Consider Gaddis, the movie’s maniacal killer (Jeff Kober), who murders for $1 million in heroin, then sends it all through an airport luggage line in a common red duffel bag anyone could grab. Or Daryl’s behavior: This simple, knife-throwing farm lad, after discovering the gory corpses of his brother and sister-in-law, picks up a gun, shoots a neighbor in a struggle, flees on foot in a strange city, dodges the cops and commandeers a motorcycle by holding the gun to the driver’s head. (Where did he get the flair, or even the inclination? Has he just finished watching “The Hitcher” on cable TV?)

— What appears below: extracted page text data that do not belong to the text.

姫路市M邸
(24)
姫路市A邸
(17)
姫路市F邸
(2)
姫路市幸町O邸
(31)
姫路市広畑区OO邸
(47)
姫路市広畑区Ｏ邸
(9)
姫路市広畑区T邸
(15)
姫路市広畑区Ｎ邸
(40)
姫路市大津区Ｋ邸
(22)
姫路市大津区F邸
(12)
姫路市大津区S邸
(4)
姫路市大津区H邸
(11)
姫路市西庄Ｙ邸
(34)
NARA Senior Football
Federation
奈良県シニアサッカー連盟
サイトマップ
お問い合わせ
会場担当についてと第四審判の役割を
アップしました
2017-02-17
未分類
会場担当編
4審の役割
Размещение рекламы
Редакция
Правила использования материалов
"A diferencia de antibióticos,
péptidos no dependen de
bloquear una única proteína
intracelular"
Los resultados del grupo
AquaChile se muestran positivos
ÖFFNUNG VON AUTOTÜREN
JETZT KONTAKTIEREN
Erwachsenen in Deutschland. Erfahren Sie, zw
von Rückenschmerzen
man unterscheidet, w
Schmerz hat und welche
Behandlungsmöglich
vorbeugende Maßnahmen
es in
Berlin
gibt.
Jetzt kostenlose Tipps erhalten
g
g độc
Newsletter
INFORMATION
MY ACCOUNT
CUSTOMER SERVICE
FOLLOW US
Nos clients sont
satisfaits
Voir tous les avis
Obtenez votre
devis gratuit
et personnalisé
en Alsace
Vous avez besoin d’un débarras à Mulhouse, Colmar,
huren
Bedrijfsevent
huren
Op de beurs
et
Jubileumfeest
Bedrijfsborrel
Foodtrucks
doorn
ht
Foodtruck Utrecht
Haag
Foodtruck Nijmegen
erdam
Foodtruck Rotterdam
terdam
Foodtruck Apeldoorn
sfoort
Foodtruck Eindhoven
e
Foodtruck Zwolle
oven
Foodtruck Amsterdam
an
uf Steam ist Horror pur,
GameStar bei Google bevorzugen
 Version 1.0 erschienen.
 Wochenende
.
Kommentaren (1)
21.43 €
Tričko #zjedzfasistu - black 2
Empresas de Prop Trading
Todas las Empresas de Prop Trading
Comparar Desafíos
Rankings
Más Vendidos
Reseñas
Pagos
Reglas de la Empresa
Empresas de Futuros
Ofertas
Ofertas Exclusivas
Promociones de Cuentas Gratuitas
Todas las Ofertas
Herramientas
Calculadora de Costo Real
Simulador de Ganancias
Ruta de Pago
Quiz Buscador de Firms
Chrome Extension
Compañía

Kayden’s script--or at least what it becomes on the screen--is full of short cuts, loose ends and blind alleys. It almost wallows in unoriginality. There are times, however, when “Out of Bounds” (rated R) churns up a halfway ominous mood--thanks to Surtees’ lighting and composer Stewart Copeland’s throbbing rhythms--and when the actors spit off a little melodramatic menace. But these times vanish quickly, and the rest of the movie’s creative efforts are typified by the performance of Meatloaf as a local pusher. He does most of his role lying in bed, staring in disbelief.